Exercise :: Rename "Catalogo" to "Listino" in the text of the records below, leaving every other word unchanged and omitting the pictures from your answer.

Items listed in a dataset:
**********

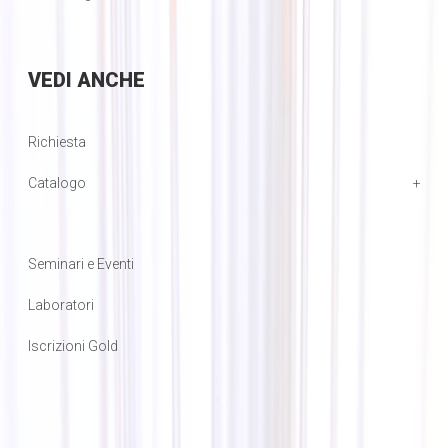
VEDI
ANCHE
Richiesta
Catalogo
Seminari e Eventi
Laboratori
Iscrizioni Gold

**********

Your response ::
VEDI
ANCHE
Richiesta
Listino
Seminari e Eventi
Laboratori
Iscrizioni Gold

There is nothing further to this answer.